L'enquête sur Yassin Salhi, qui a décapité son patron et perpétré un attentat en France vendredi, tente d'élucider les mobiles de cet homme de 35 ans qui a mis en scène son crime avec des références au djihadisme, mais qui nie avoir agi par motivation religieuse.

Alors que la mise en scène de son crime a jeté l'effroi en France, rappelant les exactions commises par le groupe armé État islamique (EI), Yassin Salhi a contesté pendant sa garde à vue «toute religiosité dans son passage à l'acte», a indiqué lundi une source proche du dossier.

Toutefois, a-t-elle poursuivi, «il ne s'explique pas» sur le fait que la tête de sa victime a été retrouvée fixée à un grillage et encadrée de deux drapeaux frappés de la «chehada», la profession de foi musulmane.

Il a aussi crié «Allah akbar!» («Dieu est le plus grand!») vendredi aux pompiers qui l'ont maîtrisé quand il tentait d'ouvrir des bouteilles de gaz dans une usine de Saint-Quentin-Fallavier, en région lyonnaise (centre-est).

Yassin Salhi est désormais interrogé dans les locaux de la police antiterroriste près de Paris, où il a été transféré dimanche.

Les enquêteurs ont établi que le macabre égoportrait envoyé vendredi vers un numéro canadien avec l'image de la tête de sa victime - son employeur âgé de 54 ans avec lequel il avait eu un différend deux jours avant son acte - avait pour destinataire un homme dans les zones de djihad irako-syriennes.

Ils pensent avoir identifié un djihadiste français combattant dans la région.
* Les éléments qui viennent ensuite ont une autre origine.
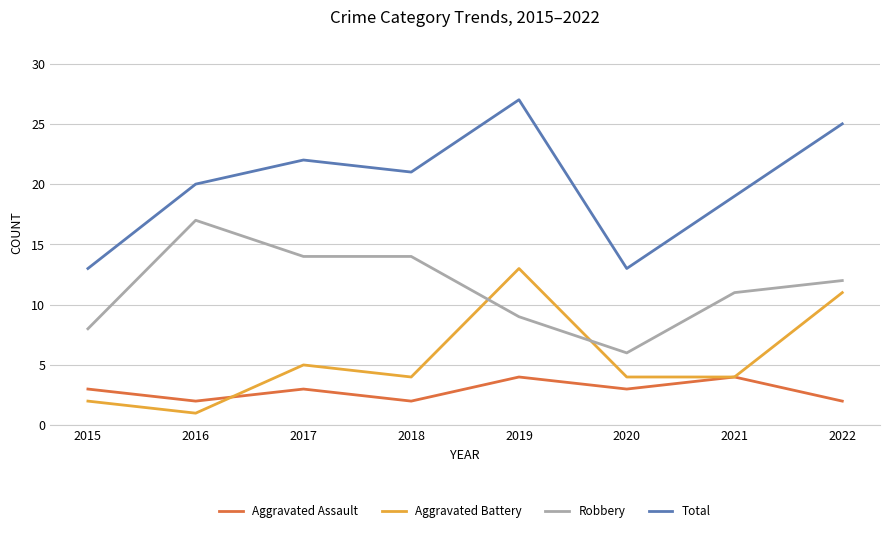

Reading left to right, transcribe all the data shown in this chart.

Aggravated Assault: 2015=3	2016=2	2017=3	2018=2	2019=4	2020=3	2021=4	2022=2
Aggravated Battery: 2015=2	2016=1	2017=5	2018=4	2019=13	2020=4	2021=4	2022=11
Robbery: 2015=8	2016=17	2017=14	2018=14	2019=9	2020=6	2021=11	2022=12
Total: 2015=13	2016=20	2017=22	2018=21	2019=27	2020=13	2021=19	2022=25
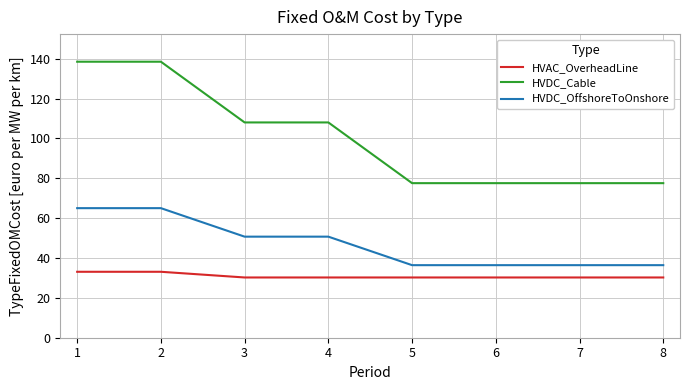

Which series changed the most between 1 and 4?

HVDC_Cable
Ce dernier, prénommé Yunes-Sébastien, est parti en novembre 2014 en Syrie, rejoignant les rangs de l'EI dans le secteur de Raqqa, selon des sources proches du dossier.

Yassin Salhi connaissait depuis 2006 Yunes-Sébastien, qui appartenait comme lui à une mouvance islamiste évoluant dans l'est de la France, a déclaré lundi l'une de ces sources.

En garde à vue avant d'être relâchées, la soeur et la mère de Yassin Salhi ont affirmé que ce dernier s'était lui-même rendu en Syrie en 2009, soit avant la guerre, selon une source proche du dossier.

Dimension personnelle?

Faute d'éléments matériels, les enquêteurs n'ont pu corroborer pour l'instant ces affirmations. Ils n'ont pas réussi à mettre la main sur le passeport de Yassin Salhi au cours d'une perquisition dimanche à son domicile de Saint-Priest, dans la banlieue lyonnaise.

Cet homme était connu depuis le milieu des années 2000 pour son radicalisme, qui lui avait valu d'être fiché entre 2006 et 2008 par les services de renseignement. Il avait de nouveau été repéré entre 2011 et 2014 pour ses liens avec la mouvance salafiste à Lyon.

Les premiers éléments de l'enquête ont soulevé la question de l'éventuelle dimension personnelle de son acte.

«Il y a sans doute (chez le suspect, NDLR) des motivations dont la réalité est personnelle, mais il y a une symbolique qui, elle, emprunte tout aux images les plus affreuses, les plus abjectes du terrorisme», a déclaré lundi le ministre de l'Intérieur Bernard Cazeneuve sur la radio Europe 1.

Un salarié de l'entreprise où il était chauffeur-livreur a fait état d'un différend d'ordre professionnel entre Yassin Salhi et son patron, Hervé Cornara, que le suspect a reconnu avoir tué dans un stationnement avant de perpétrer son attentat.

Les deux hommes auraient eu une altercation après que Yassin Salhi avait fait tomber une palette de matériel informatique, s'attirant une remarque d'Hervé Cornara. Il travaillait depuis mars dans l'entreprise gérée par M. Cornara.

Des membres de l'entourage du chauffeur-livreur ont décrit un homme au comportement parfois agressif et violent, et qui évoquait souvent le thème de l'islam.

La France, déjà frappée en janvier par des attentats djihadistes au lourd bilan de 17 morts, fait face à «une menace terroriste majeure», a averti dimanche le premier ministre socialiste Manuel Valls. «La question n'est pas de savoir s'il y aura un nouvel attentat, mais quand», a-t-il averti.

Intervenant dans une émission d'informations de trois grands médias français, M. Valls a parlé de «guerre de civilisation» face «au terrorisme islamiste».